### TÂCHE A
Modifiez les enregistrements, de la ligne qui contient « Which series changed » jusqu'à la fin des enregistrements incluse, en remplaçant « chart » par « graph » sans rien changer d'autre. Ne reproduisez pas les images dans votre réponse.

--------

Hier, 14 mai 2017, le président français, François Hollande, a passé la main à son successeur, Emmanuel Macron, élu le 7 mai 2017, au second tour de la présidentielle française avec un score de près de 66%, devant la candidate du Front national, Marine Le Pen, la fille de l’autre. Que peut-on retenir du bilan du successeur de Nicolas Sarkozy, Hollande l’Africain, qui n’aura passé que cinq ans à l’Elysée, renonçant au passage à briguer un deuxième mandat ? Le moins que l’on puisse dire, c’est qu’autant François Hollande aura déçu, en cinq ans de pouvoir, bien de ses compatriotes au point d’être au plus bas dans les sondages dans l’Hexagone, autant il peut tirer une plus grande satisfaction de sa politique vis-à-vis du continent africain qu’il aura positivement marqué par certains de ses actes, notamment par son engagement dans la lutte contre le terrorisme. Et ce ne sont pas les Maliens qui diront le contraire ; eux qui doivent la survie de leur pays à l’intervention énergique, en janvier 2013, du natif de Rouen contre les colonnes des envahisseurs djihadistes qui progressaient vers Bamako.

--------

### TÂCHE B
Répondez brièvement à ces questions sur le texte consacré au bilan de François Hollande.
(i) À quelle date François Hollande a-t-il passé la main à Emmanuel Macron ?
(ii) Avec quel score approximatif Emmanuel Macron a-t-il été élu au second tour ?
(iii) En quel mois et en quelle année a eu lieu l'intervention contre les colonnes djihadistes qui progressaient vers Bamako ?

(Enregistrements stockés)
--------

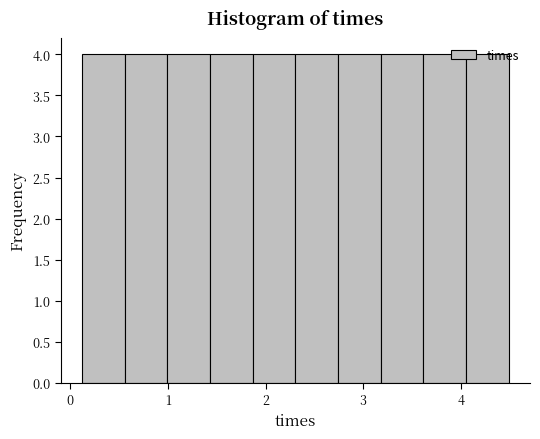

Reading left to right, list every bar in this chart as the range it spans on the x-axis followed by its height. Neither the bar edges nor the heights are printed on the chart, so give them approximately, as read against the axes.

0.1 to 0.6: 4
0.6 to 1.0: 4
1.0 to 1.4: 4
1.4 to 1.9: 4
1.9 to 2.3: 4
2.3 to 2.7: 4
2.7 to 3.2: 4
3.2 to 3.6: 4
3.6 to 4.1: 4
4.1 to 4.5: 4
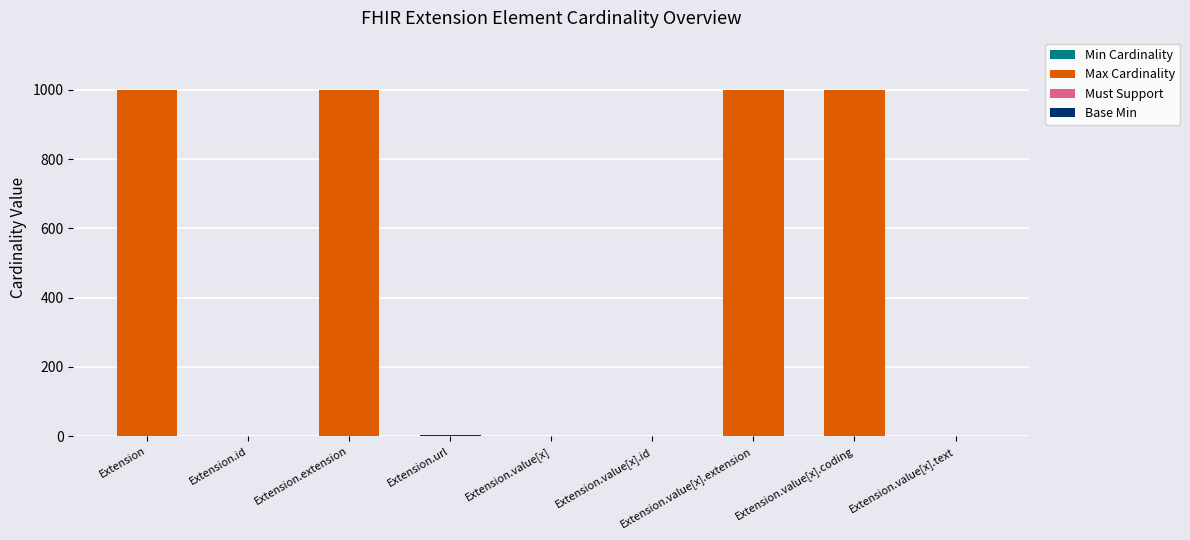

Which series changed the most between Extension.value[x].extension and Extension.value[x].text?

Max Cardinality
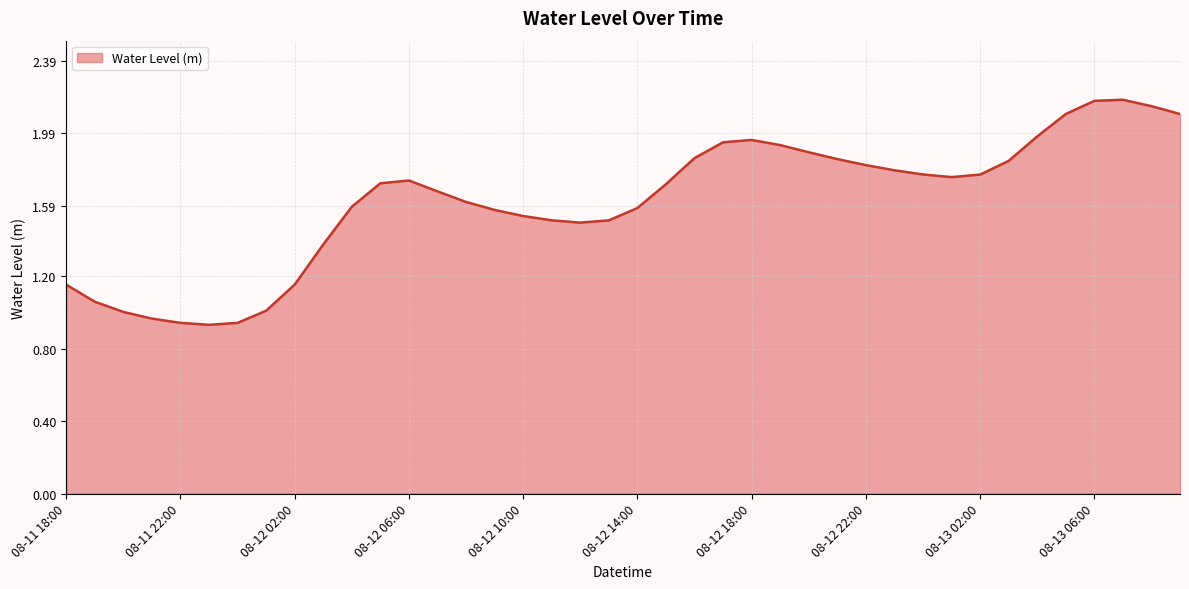

Does the chart display data point markers on the line(s)?

No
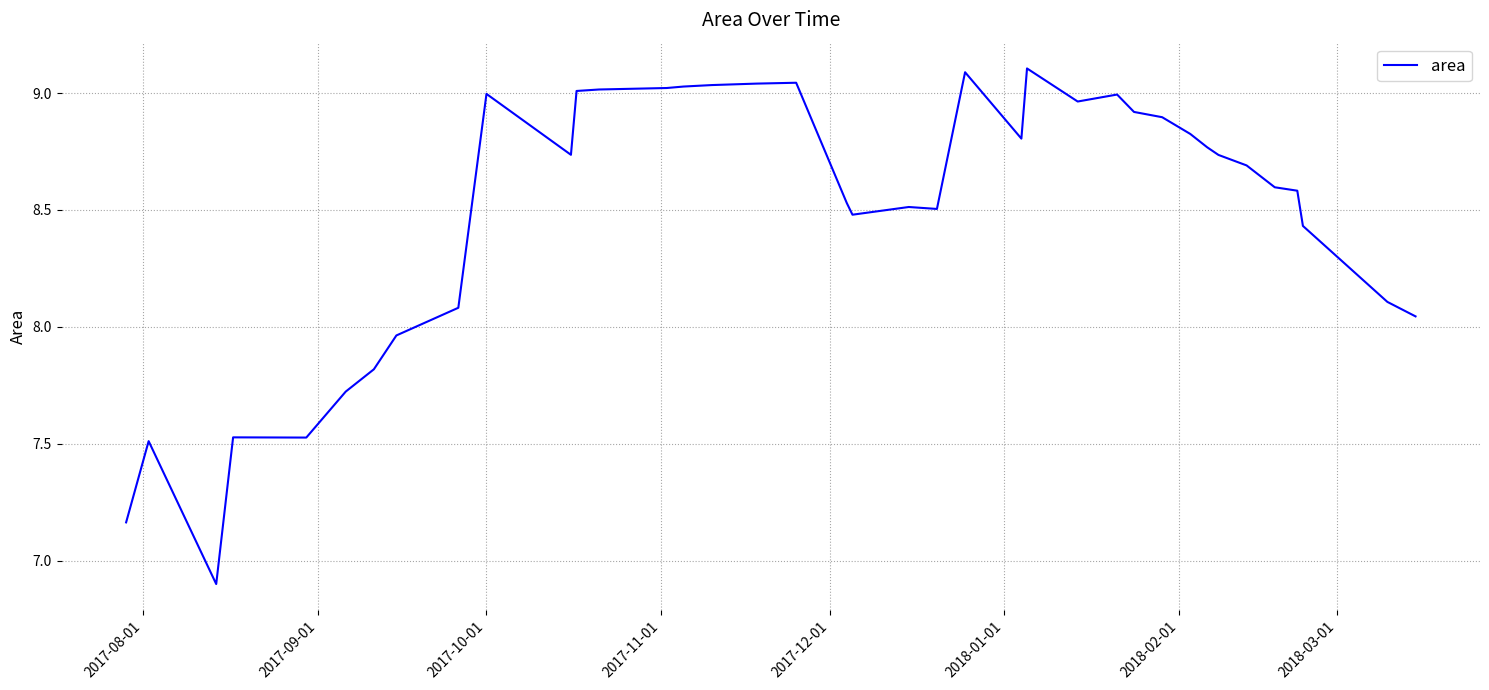

What is the minimum value shown in the chart?

6.9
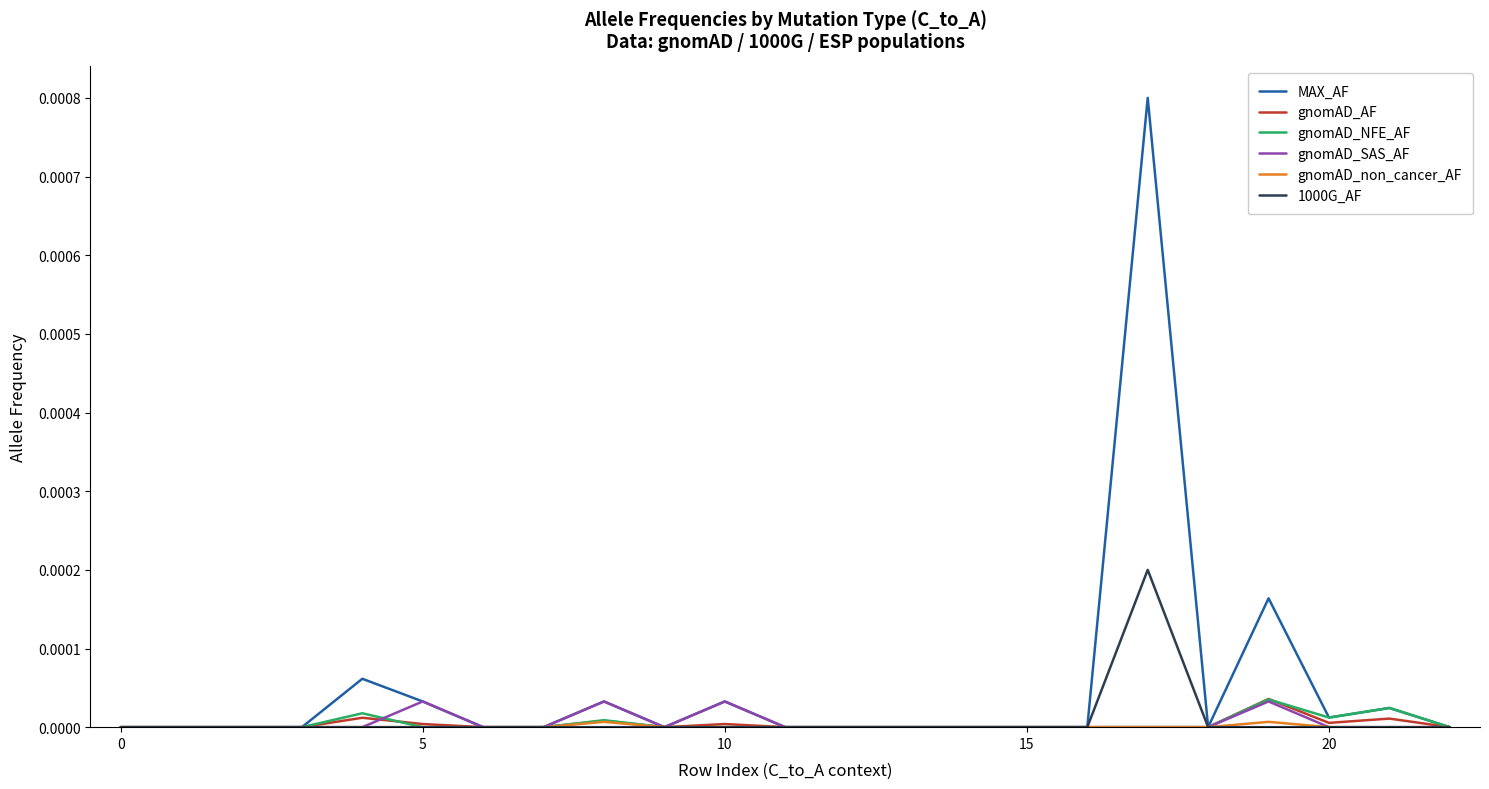

Which series has the largest total across all categories?

MAX_AF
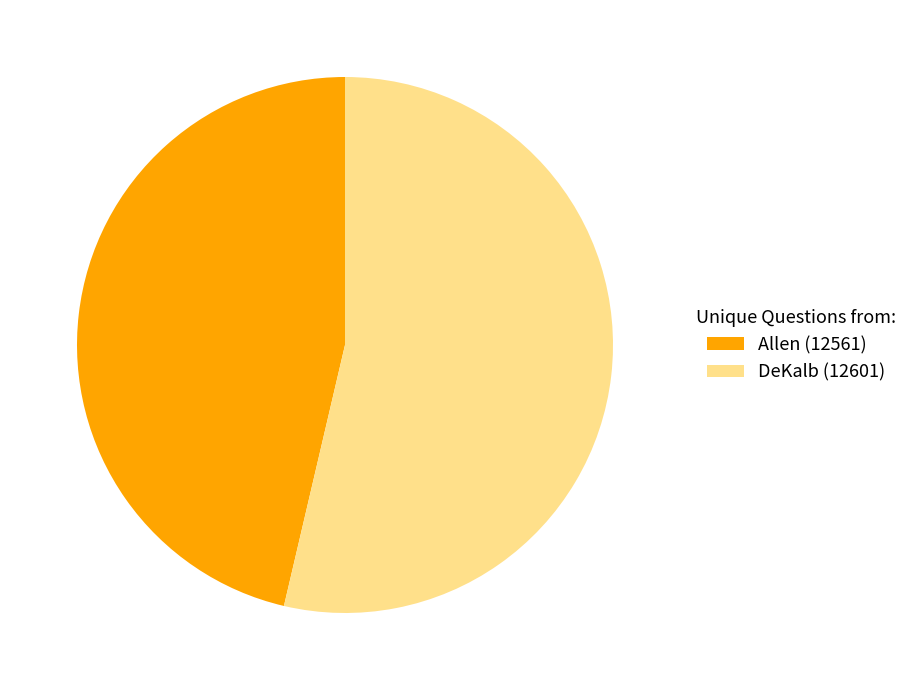

Is the sum of Allen (12561) and DeKalb (12601) greater than half?

Yes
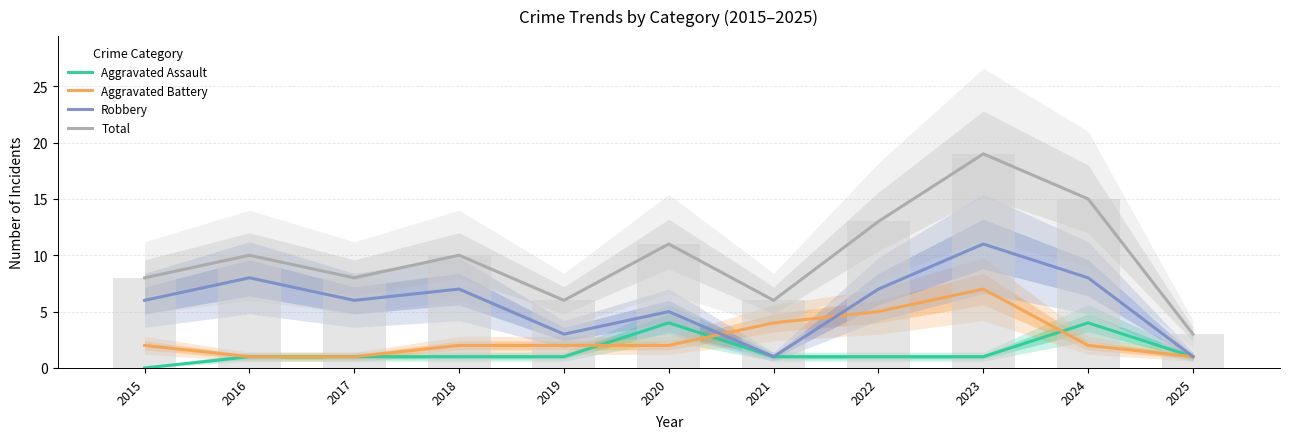

How many distinct data groups are displayed?

4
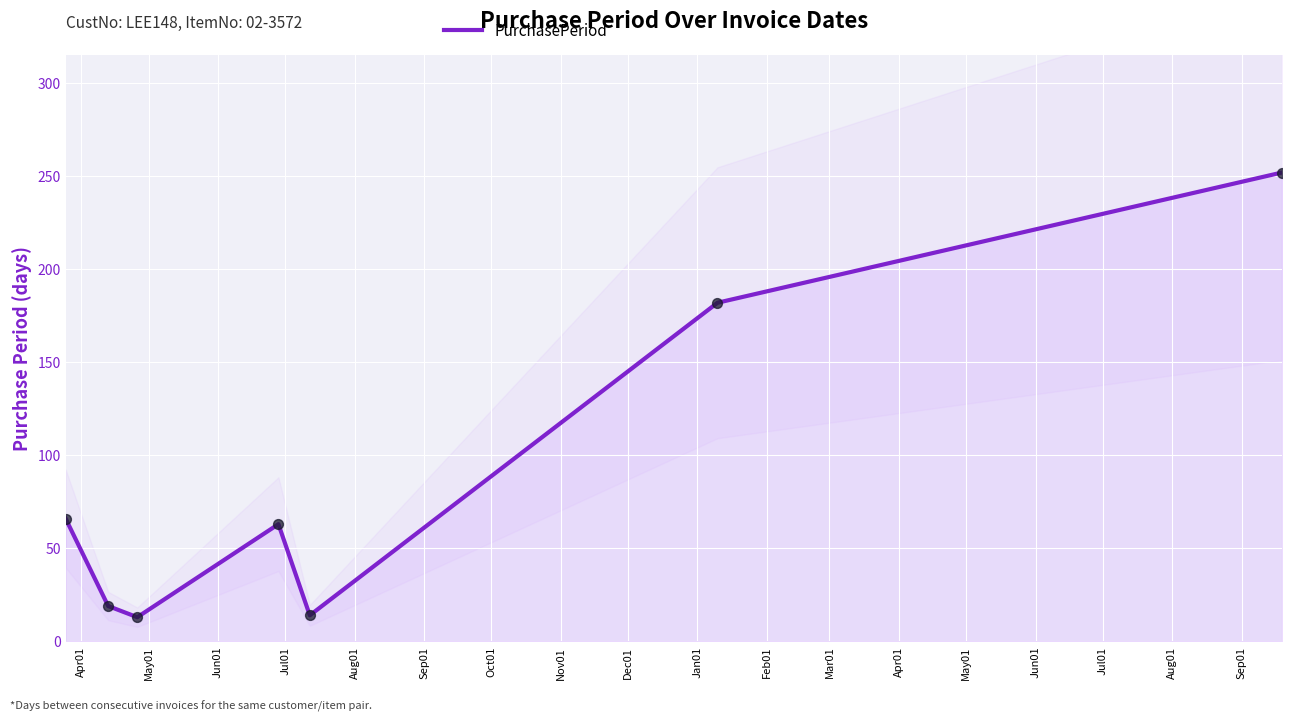

Between Oct01 and Jun01, which is larger?

Oct01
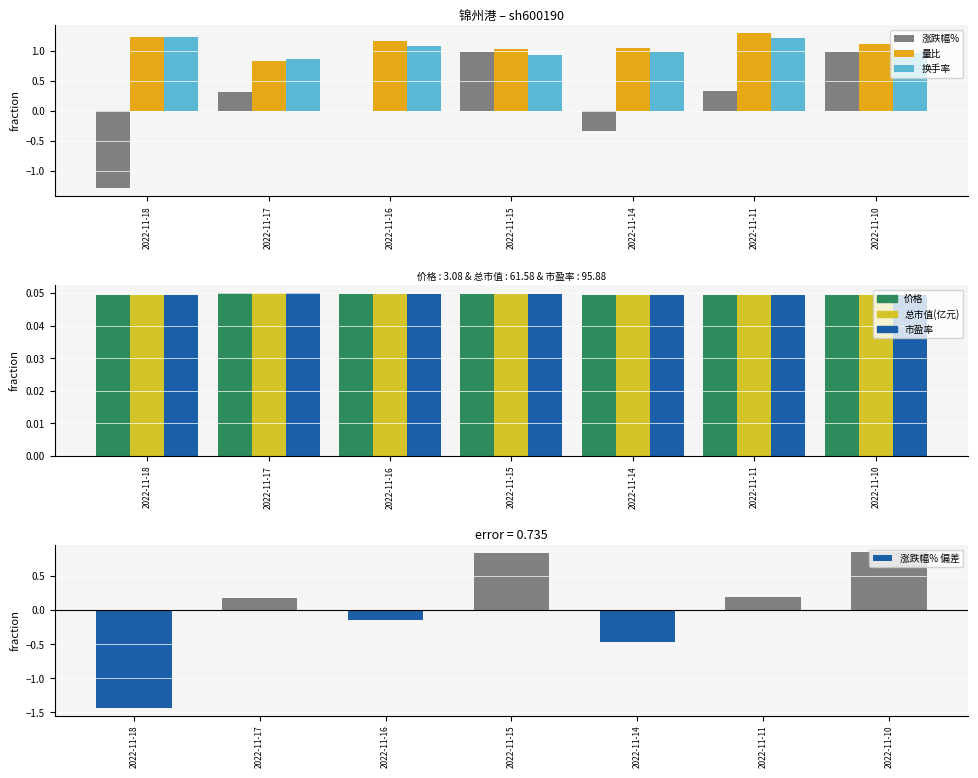

What is the sum of the 换手率 values at 2022-11-14 and 2022-11-18?

2.2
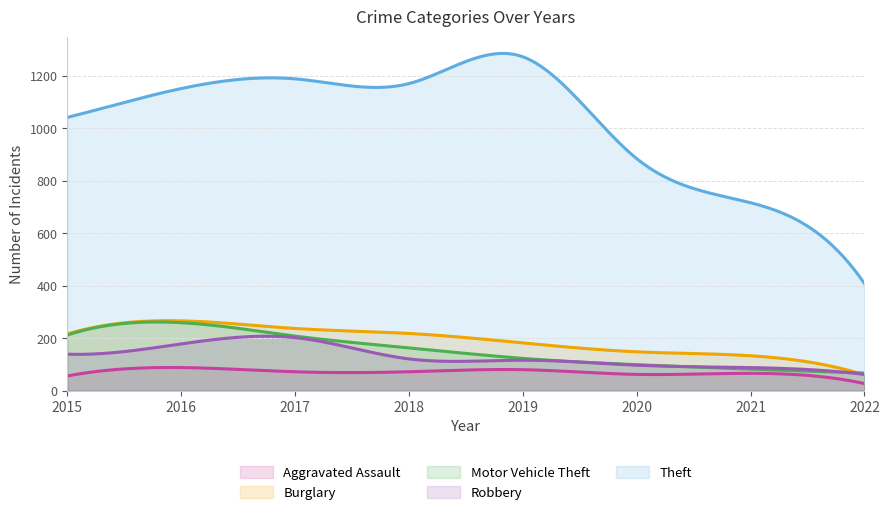

What is the difference between the Motor Vehicle Theft values at 2019 and 2015?

89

--------

### VOTRE SOLUTION A
Which series changed the most between Extension.value[x].extension and Extension.value[x].text?

Max Cardinality

Does the graph display data point markers on the line(s)?

No

What is the minimum value shown in the graph?

6.9

Which series has the largest total across all categories?

MAX_AF

Is the sum of Allen (12561) and DeKalb (12601) greater than half?

Yes

How many distinct data groups are displayed?

4

Between Oct01 and Jun01, which is larger?

Oct01

What is the sum of the 换手率 values at 2022-11-14 and 2022-11-18?

2.2

What is the difference between the Motor Vehicle Theft values at 2019 and 2015?

89

### VOTRE SOLUTION B
(i) Le 14 mai 2017.
(ii) Près de 66 %.
(iii) En janvier 2013.